Reputation: 341
Here is an implementation of AND function with single neuron using tensorflow:
def tf_sigmoid(x):
return 1 / (1 + tf.exp(-x))
data = [
(0, 0),
(0, 1),
(1, 0),
(1, 1),
]
labels = [
0,
0,
0,
1,
]
n_steps = 1000
learning_rate = .1
x = tf.placeholder(dtype=tf.float32, shape=[2])
y = tf.placeholder(dtype=tf.float32, shape=None)
w = tf.get_variable('W', shape=[2], initializer=tf.random_normal_initializer(), dtype=tf.float32)
b = tf.get_variable('b', shape=[], initializer=tf.random_normal_initializer(), dtype=tf.float32)
h = tf.reduce_sum(x * w) + b
output = tf_sigmoid(h)
error = tf.abs(output - y)
optimizer = tf.train.GradientDescentOptimizer(learning_rate).minimize(error)
sess.run(tf.initialize_all_variables())
for step in range(n_steps):
for i in np.random.permutation(range(len(data))):
sess.run(optimizer, feed_dict={x: data[i], y: labels[i]})
Sometimes it works perfectly, but on some parameters it gets stuck and doesn't want to learn. For example with these initial parameters:
w = tf.Variable(initial_value=[-0.31199348, -0.46391705], dtype=tf.float32)
b = tf.Variable(initial_value=-1.94877, dtype=tf.float32)
it will hardly make any improvement in cost function. What am I doing wrong, maybe I should somehow adjust initialization of parameters?
Upvotes: 0
Views: 191
Reputation: 6367
Aren't you missing a mean(error)
?
Your problem is the particular combination of the sigmoid, the cost function, and the optimizer.

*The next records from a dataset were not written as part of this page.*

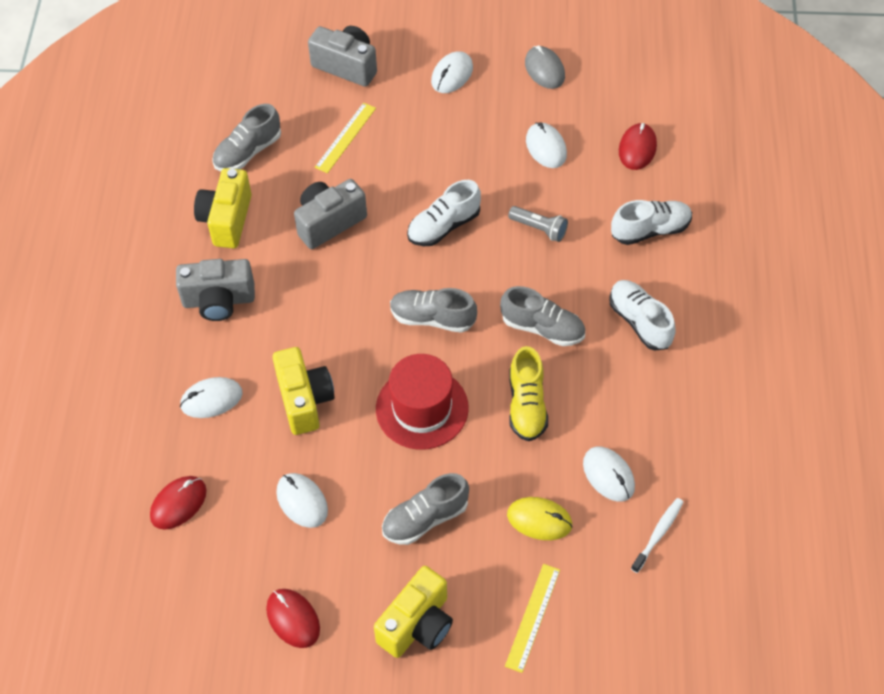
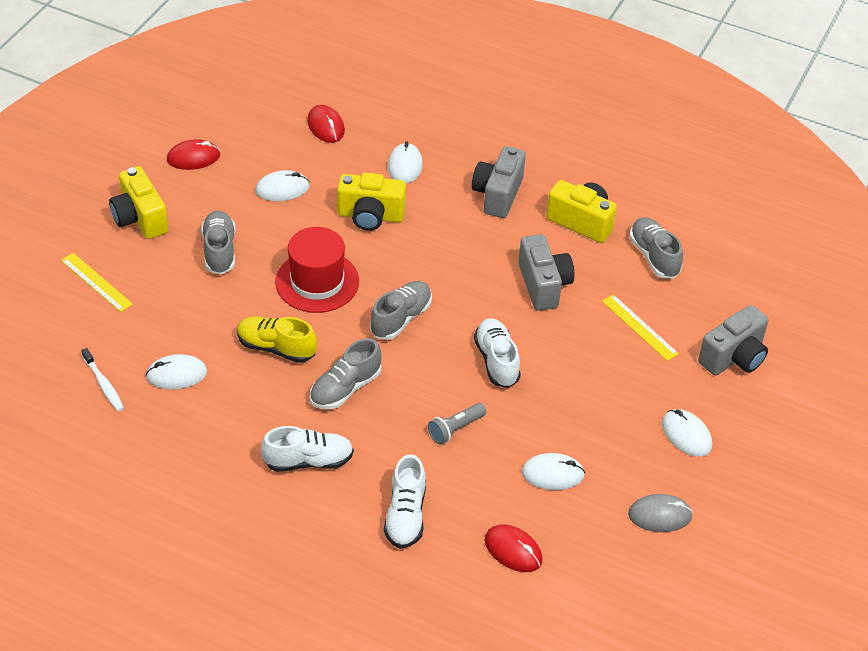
camera: 110 degrees right, 10 degrees down
(539, 520) = (169, 316): yellow mouse -> none

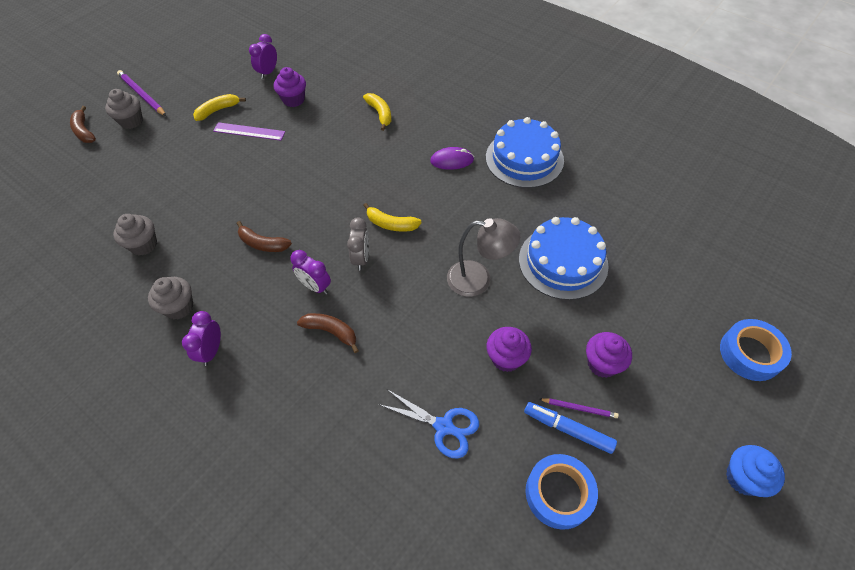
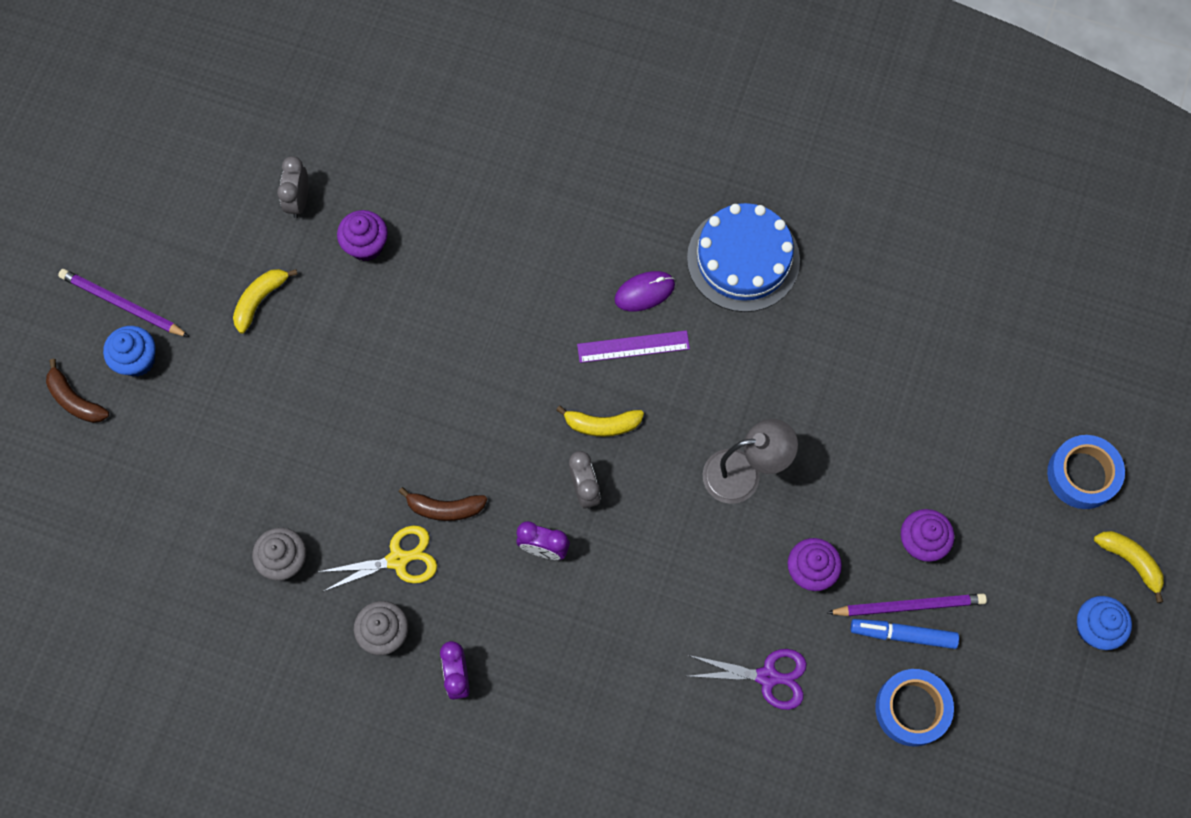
camera: 20 degrees left, 15 degrees up
(131, 121) = (137, 360): grey cupcake -> blue cupcake
(215, 265) = (398, 559): none -> yellow scissors
(249, 131) = (329, 326): purple ruler -> purple ruler (633, 346)
(268, 72) = (298, 201): purple clock -> grey clock
(331, 331) = (591, 604): brown banana -> none
(380, 113) = (508, 235): yellow banana -> yellow banana (1130, 561)
(443, 426) = (767, 677): blue scissors -> purple scissors
(563, 262) = (840, 414): blue cake -> none
(579, 408) = (909, 605): purple pencil -> purple pencil, size x1.75

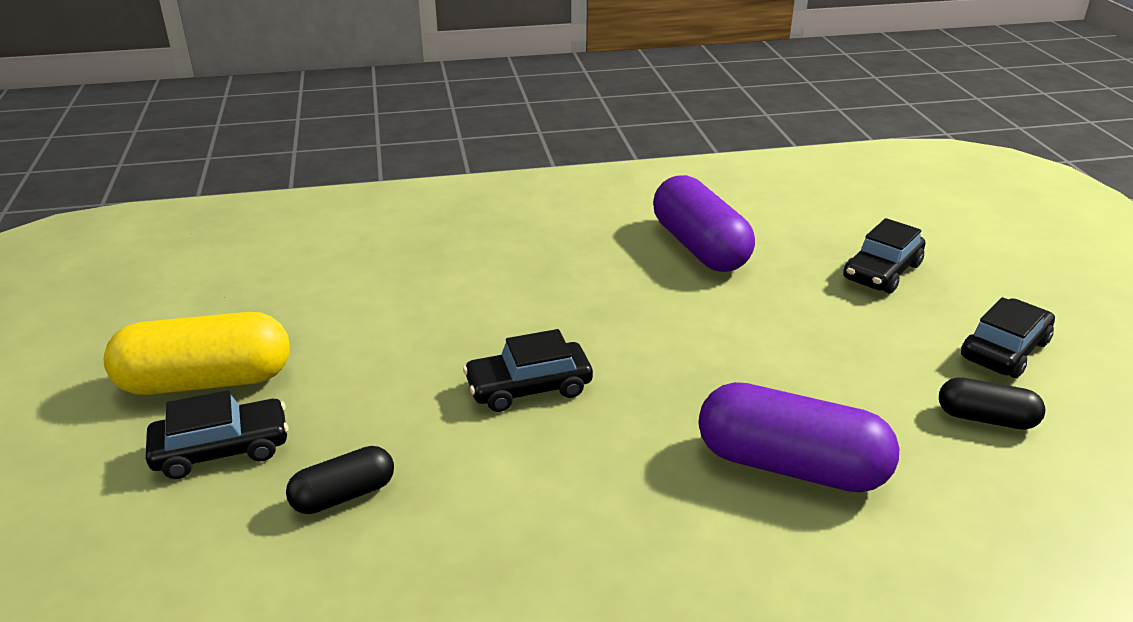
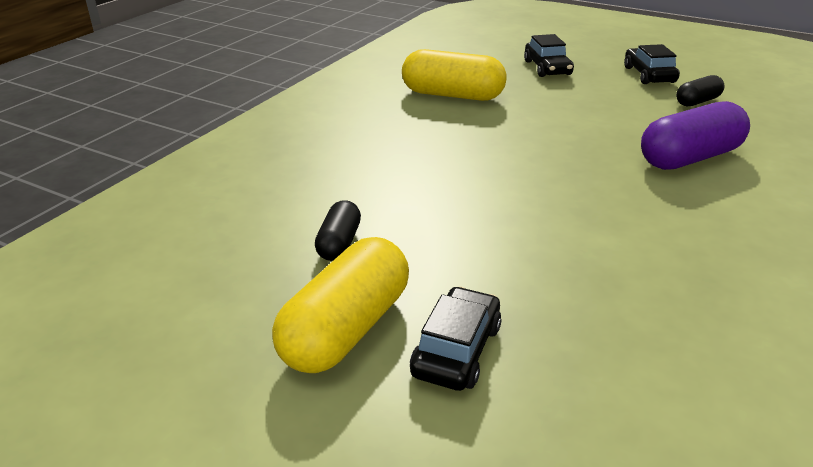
camera: 50 degrees left, 0 degrees up
(344, 495) = (575, 310): black capsule -> black capsule (339, 243)
(529, 387) = (530, 199): black car -> none
(699, 247) = (452, 95): purple capsule -> yellow capsule

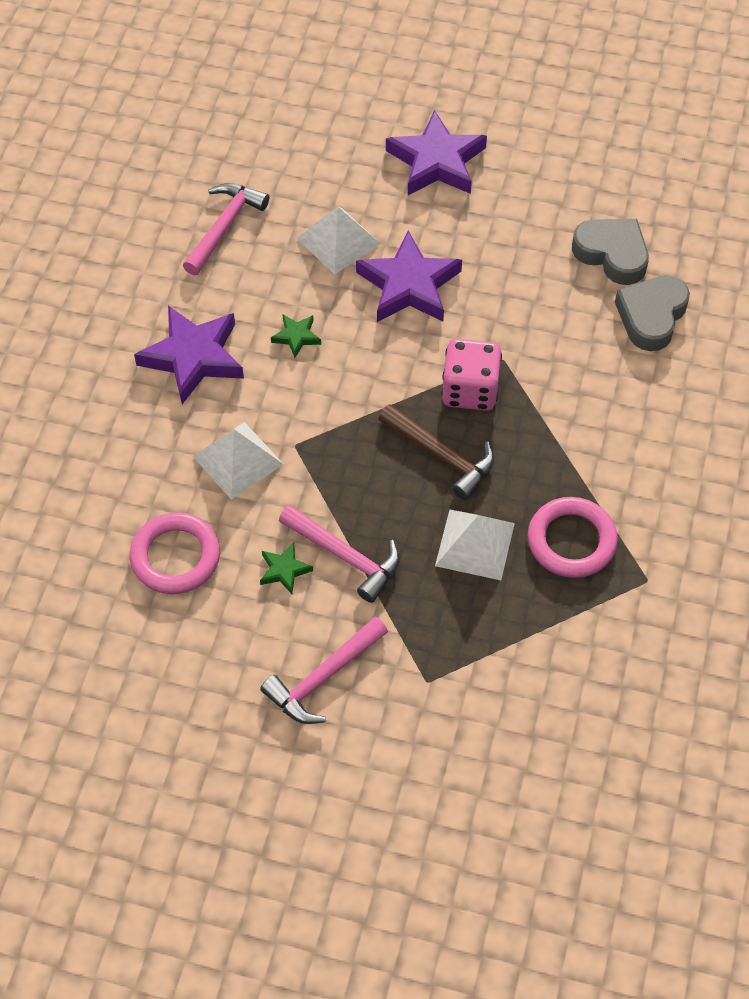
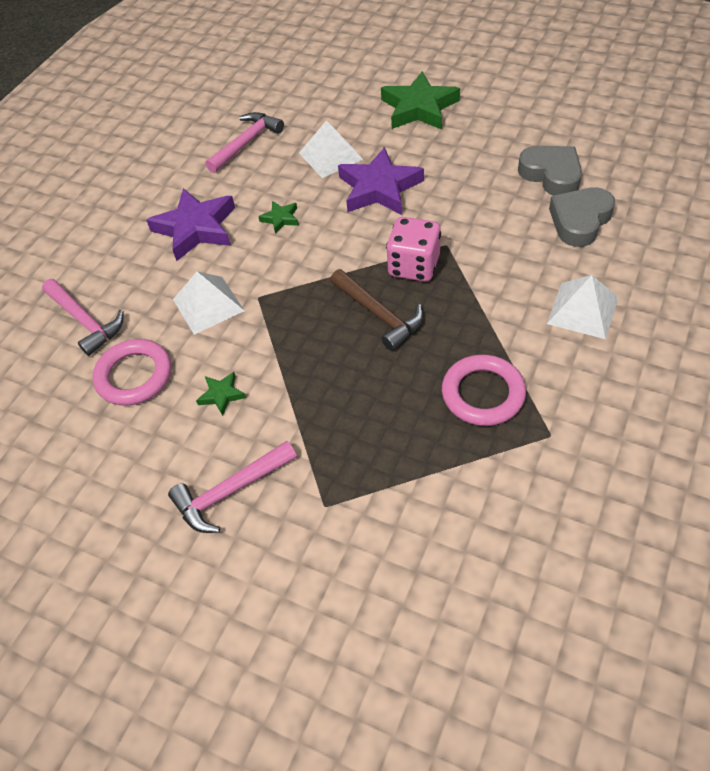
camera: 15 degrees right, 5 degrees down
(346, 556) = (277, 388): pink hammer -> pink hammer (85, 321)
(436, 161) = (419, 108): purple star -> green star
(474, 544) = (393, 388): white pyramid -> white pyramid (582, 310)

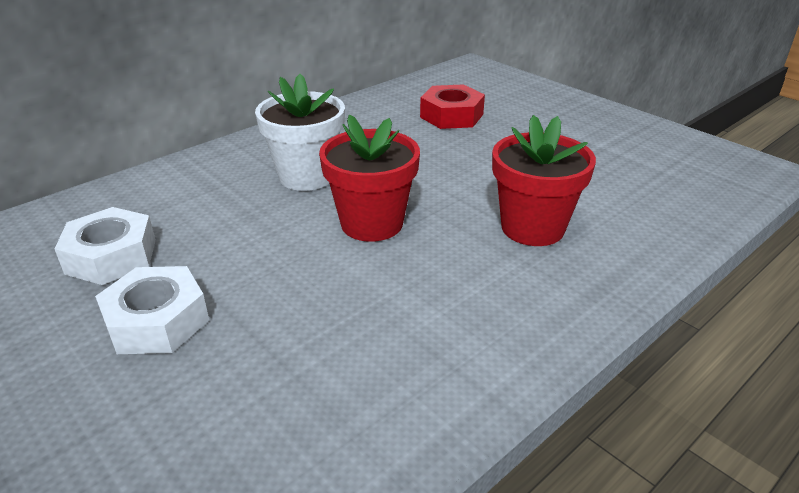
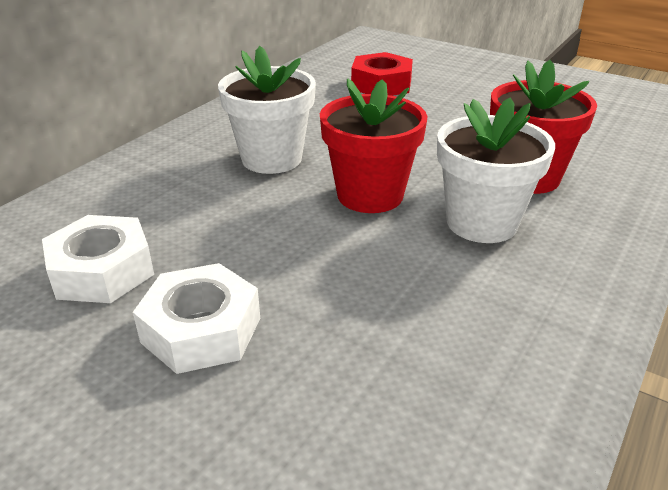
camera: 15 degrees left, 0 degrees up
(458, 266) = (481, 222): none -> white flower pot

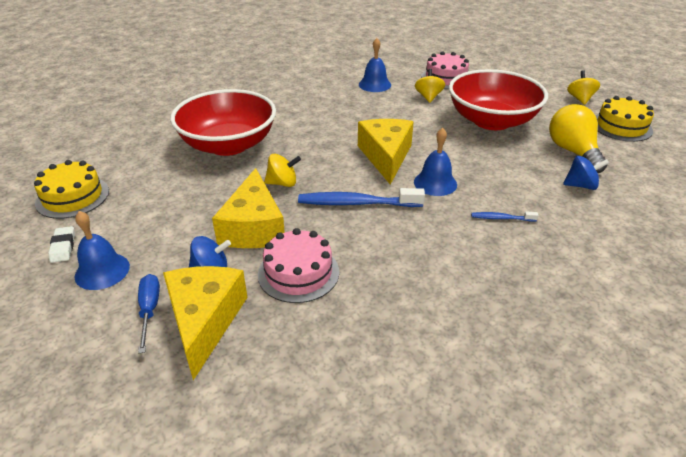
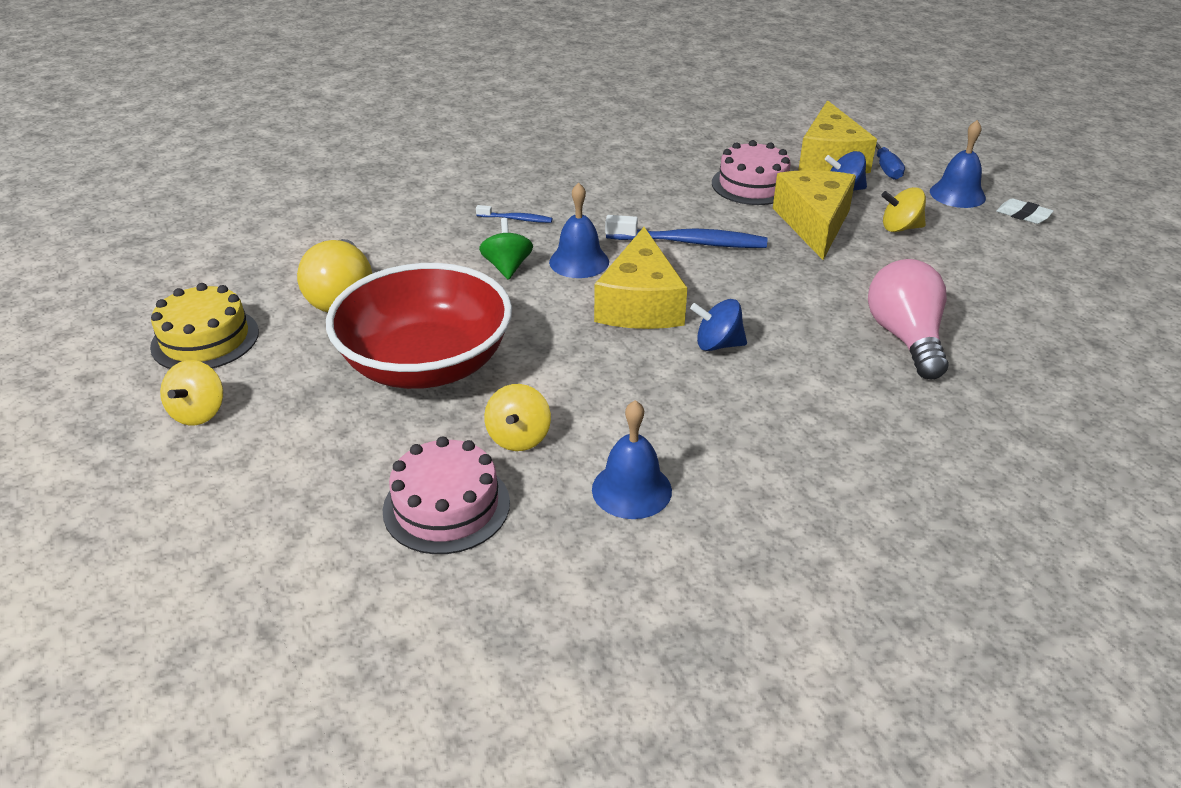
camera: 175 degrees left, 0 degrees up
(63, 247) = (1023, 215): white eraser -> white eraser turned 45 degrees counterclockwise
(72, 197) = (1077, 267): yellow cake -> none
(228, 145) = (905, 338): red bowl -> pink light bulb
(282, 183) = (793, 271): yellow spinning top -> yellow spinning top (900, 228)
(483, 176) = (507, 267): none -> green spinning top
(581, 185) = (383, 249): blue spinning top -> blue spinning top (717, 345)

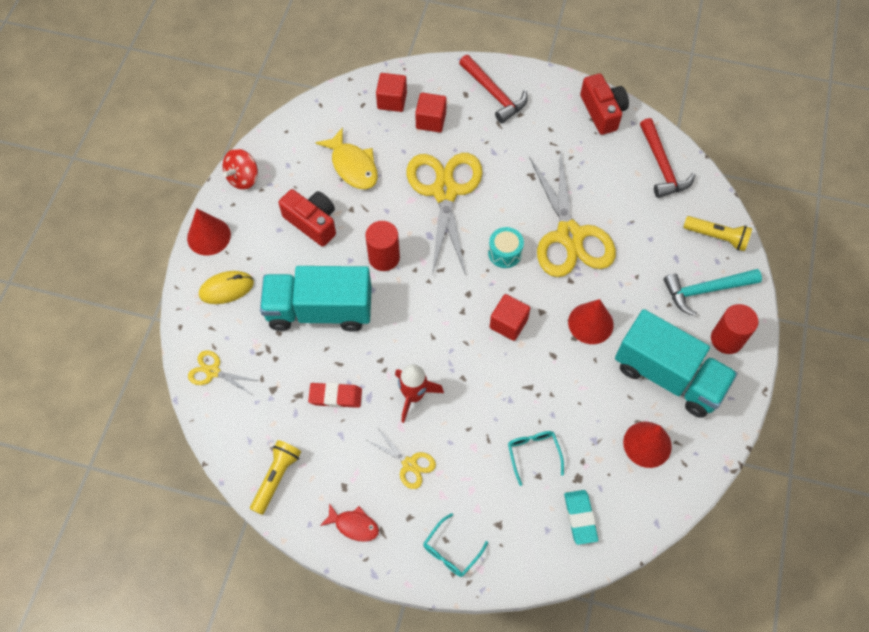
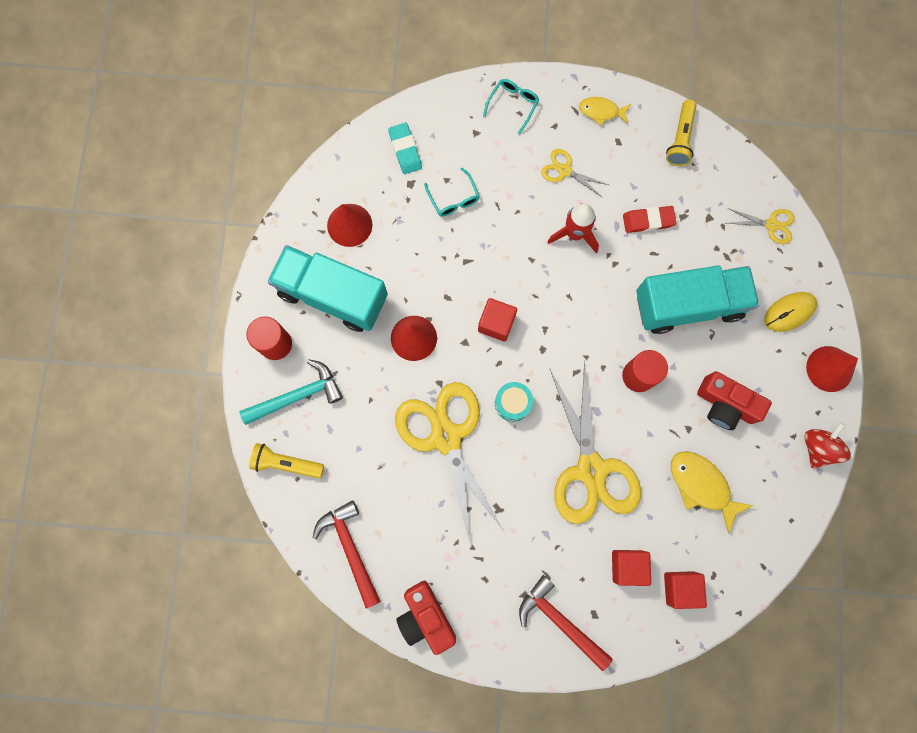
camera: 170 degrees right, 15 degrees up
(354, 525) = (601, 111): red fish -> yellow fish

Don't feel bad, AFAIK this exact problem stalled the entire field for a few years.
Sigmoid is flat when you're far from the middle, and You're initializing it with relatively large numbers, try /1000.
So your abs-error (or square-error) is flat too, and the GradientDescent optimizer takes steps proportional to the slope.
Either of these should fix it:
Use cross-entropy for the error - it's convex.
Use a better Optimizer, like Adam , who's step size is much less dependent on the slope. More on the consistency of the slope.
Bonus: Don't roll your own sigmoid, use tf.nn.sigmoid
, you'll get a lot fewer NaN's that way.
Have fun!
Upvotes: 2